News

VA continues to misrepresent its own secretary's statements

WASHINGTON—The Department of Veterans Affairs says it needs to be more careful in public comments about the superiority of its health care system, but it insists that it never made a quality-of-care claim that its top leader has made repeatedly.

Reacting to a McClatchy Newspapers story about exaggerations by its top officials, the VA sent veterans organizations a four-page memo on Friday responding to the story. McClatchy obtained a copy of the memo from a veterans group.

McClatchy "makes a valid case that we need to be more careful with our numbers and our public statements," the memo said.

On one key point—the VA's erroneous reporting of customer satisfaction surveys—the department said it "did not realize the error until (McClatchy) pointed it out. . . . We appreciate this being called to our attention. There was no intention to deliberately mislead anyone."

Beyond that, the VA sought to minimize the issues raised by McClatchy, which last week detailed officials' exaggerations about the system's access, satisfaction and quality in speeches or in statements to Congress.

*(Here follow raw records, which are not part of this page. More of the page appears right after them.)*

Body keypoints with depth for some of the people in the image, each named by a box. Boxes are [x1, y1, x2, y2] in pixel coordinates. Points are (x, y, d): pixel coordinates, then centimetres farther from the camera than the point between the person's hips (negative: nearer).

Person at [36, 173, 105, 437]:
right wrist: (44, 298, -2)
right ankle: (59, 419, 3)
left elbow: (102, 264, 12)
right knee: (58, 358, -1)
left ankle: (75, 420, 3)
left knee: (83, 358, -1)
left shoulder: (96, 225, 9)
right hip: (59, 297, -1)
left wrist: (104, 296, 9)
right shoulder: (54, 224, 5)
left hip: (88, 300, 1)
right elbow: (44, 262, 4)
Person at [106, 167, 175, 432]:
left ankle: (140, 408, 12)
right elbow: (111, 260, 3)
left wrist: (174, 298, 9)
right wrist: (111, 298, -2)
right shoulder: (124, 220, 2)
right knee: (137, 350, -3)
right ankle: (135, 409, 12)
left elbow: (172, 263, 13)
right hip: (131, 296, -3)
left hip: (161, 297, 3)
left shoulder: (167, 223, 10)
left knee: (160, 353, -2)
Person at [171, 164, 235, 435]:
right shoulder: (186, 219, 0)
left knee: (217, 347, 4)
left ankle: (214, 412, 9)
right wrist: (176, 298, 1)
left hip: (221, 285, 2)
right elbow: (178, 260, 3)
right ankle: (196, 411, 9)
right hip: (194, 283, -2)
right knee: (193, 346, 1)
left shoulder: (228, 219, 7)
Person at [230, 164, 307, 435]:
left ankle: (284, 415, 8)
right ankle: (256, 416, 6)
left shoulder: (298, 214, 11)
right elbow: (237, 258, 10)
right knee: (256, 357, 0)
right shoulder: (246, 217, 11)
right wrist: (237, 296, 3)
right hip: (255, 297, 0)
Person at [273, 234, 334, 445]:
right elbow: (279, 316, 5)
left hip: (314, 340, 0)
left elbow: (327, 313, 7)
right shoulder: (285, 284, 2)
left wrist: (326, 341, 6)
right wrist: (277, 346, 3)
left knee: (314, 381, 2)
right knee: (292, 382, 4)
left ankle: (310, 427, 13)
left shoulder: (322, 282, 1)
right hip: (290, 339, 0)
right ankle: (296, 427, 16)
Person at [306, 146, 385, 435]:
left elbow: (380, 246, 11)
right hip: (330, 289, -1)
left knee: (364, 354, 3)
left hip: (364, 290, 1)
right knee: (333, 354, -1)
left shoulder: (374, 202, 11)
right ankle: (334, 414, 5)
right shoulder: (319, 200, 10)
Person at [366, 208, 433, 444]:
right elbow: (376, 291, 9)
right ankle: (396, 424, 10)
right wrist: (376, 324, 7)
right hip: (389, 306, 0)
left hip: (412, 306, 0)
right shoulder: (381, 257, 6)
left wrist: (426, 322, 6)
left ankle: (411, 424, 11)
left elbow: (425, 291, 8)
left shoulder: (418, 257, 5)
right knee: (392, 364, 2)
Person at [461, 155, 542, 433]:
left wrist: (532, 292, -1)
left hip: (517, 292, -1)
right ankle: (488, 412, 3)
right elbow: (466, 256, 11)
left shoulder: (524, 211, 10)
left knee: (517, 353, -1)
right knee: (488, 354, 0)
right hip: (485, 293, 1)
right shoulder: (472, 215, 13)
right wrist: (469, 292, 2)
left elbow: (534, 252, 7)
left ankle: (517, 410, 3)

The VA insisted that it never made one of the claims that McClatchy highlighted.

That claim deals with an important study by the RAND Corp. While the study showed that VA patients are more likely than non-VA patients to receive necessary tests, agency officials inflated those results, saying they showed that the VA has the best health care system in the nation. Since it only compared VA patients to non-VA patients, the study doesn't support that claim.

In its memo, the VA said, "VA has never claimed that the study showed that we performed better than any other health care system in the nation."

But comments pulled from VA and congressional Web sites indicate otherwise:

_VA Secretary James Nicholson, in a June 6, 2005, speech: "Last December, a RAND report published in the Annals of Internal Medicine ranked the overall quality of VA medical care as significantly higher than any other health care system in this country."

_Nicholson, Feb. 8, 2006, before Congress: "A RAND report ranked VA performance on 294 measures of quality as significantly higher than any other health care system in America."

_Nicholson, April 21, 2005, speech: "Last December, a RAND report published in the Annals of Internal Medicine ranked the overall quality of VA medical care as significantly higher than any other health care system in this country."

The VA had no comment on the issue.

The VA operates a network of more than 150 hospitals and about 900 clinics nationwide. Since the wars in Iraq and Afghanistan, the department's medical system has been under pressure to cope with thousands of returning veterans.

The system treats more than 5 million people each year.